■ **What is required**
Reading the records below, how many lines contain "didattica"? Respond with a number and nothing else.

((

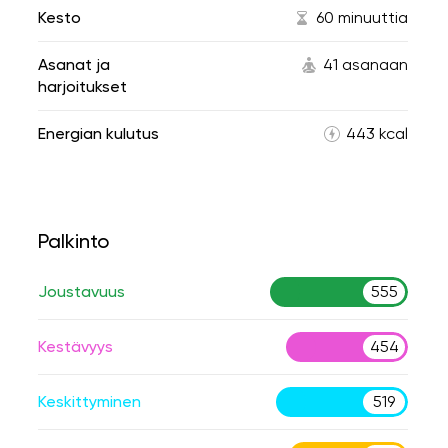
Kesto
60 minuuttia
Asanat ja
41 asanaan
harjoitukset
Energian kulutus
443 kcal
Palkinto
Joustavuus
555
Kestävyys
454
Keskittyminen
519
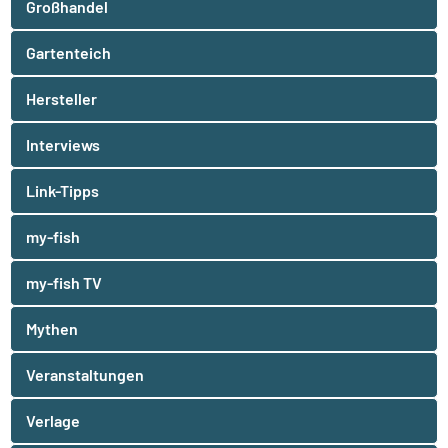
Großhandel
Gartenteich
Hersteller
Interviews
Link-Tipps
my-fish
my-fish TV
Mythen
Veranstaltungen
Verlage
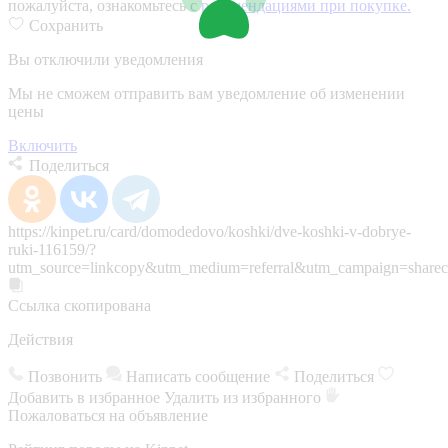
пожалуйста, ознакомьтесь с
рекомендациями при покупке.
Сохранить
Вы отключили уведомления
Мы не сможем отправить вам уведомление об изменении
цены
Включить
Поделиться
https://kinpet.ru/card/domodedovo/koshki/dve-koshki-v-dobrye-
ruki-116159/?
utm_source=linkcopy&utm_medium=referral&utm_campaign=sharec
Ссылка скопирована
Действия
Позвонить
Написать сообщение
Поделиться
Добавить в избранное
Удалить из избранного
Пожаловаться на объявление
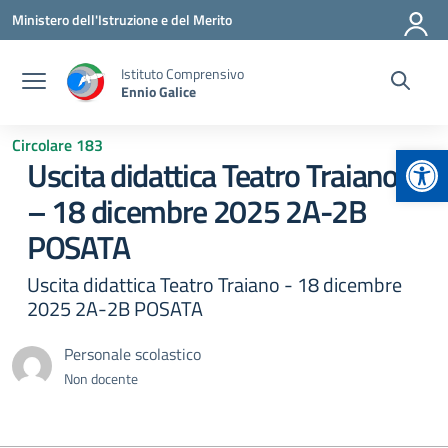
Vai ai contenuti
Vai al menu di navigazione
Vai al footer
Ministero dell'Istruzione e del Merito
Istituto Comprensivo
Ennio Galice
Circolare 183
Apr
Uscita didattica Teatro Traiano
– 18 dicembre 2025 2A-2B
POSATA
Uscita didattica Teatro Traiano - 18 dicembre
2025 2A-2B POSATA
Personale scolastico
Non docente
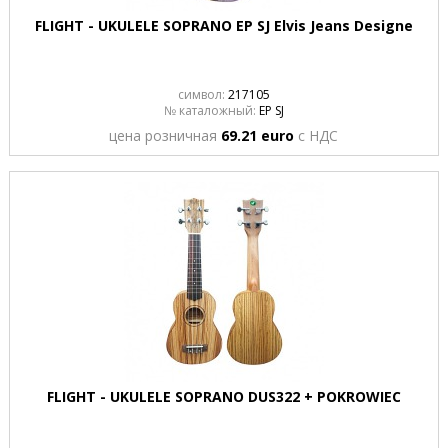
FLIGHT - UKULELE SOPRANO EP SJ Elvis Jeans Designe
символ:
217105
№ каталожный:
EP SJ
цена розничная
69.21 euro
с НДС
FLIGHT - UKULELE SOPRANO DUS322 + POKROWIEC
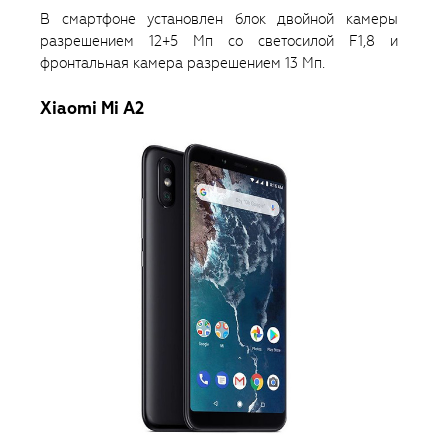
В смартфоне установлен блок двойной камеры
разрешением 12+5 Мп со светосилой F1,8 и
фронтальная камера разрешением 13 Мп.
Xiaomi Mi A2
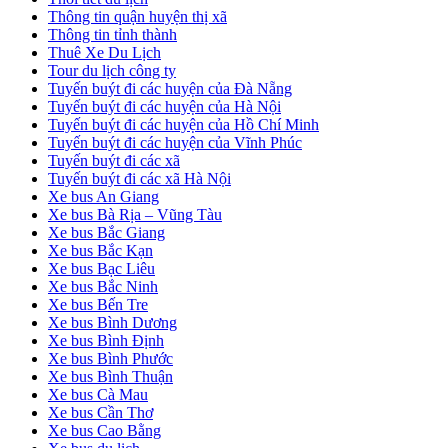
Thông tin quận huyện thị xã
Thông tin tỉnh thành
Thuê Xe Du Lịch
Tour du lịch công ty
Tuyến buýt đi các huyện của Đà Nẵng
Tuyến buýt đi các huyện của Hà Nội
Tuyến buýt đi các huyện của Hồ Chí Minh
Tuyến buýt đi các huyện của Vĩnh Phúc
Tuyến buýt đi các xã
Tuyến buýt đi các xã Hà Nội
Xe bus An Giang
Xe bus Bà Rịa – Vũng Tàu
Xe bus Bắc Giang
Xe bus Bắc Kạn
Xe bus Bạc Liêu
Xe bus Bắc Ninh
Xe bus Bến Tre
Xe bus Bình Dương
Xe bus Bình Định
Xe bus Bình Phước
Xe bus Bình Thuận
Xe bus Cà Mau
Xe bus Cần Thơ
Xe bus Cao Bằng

))

■ **Result for this task**
2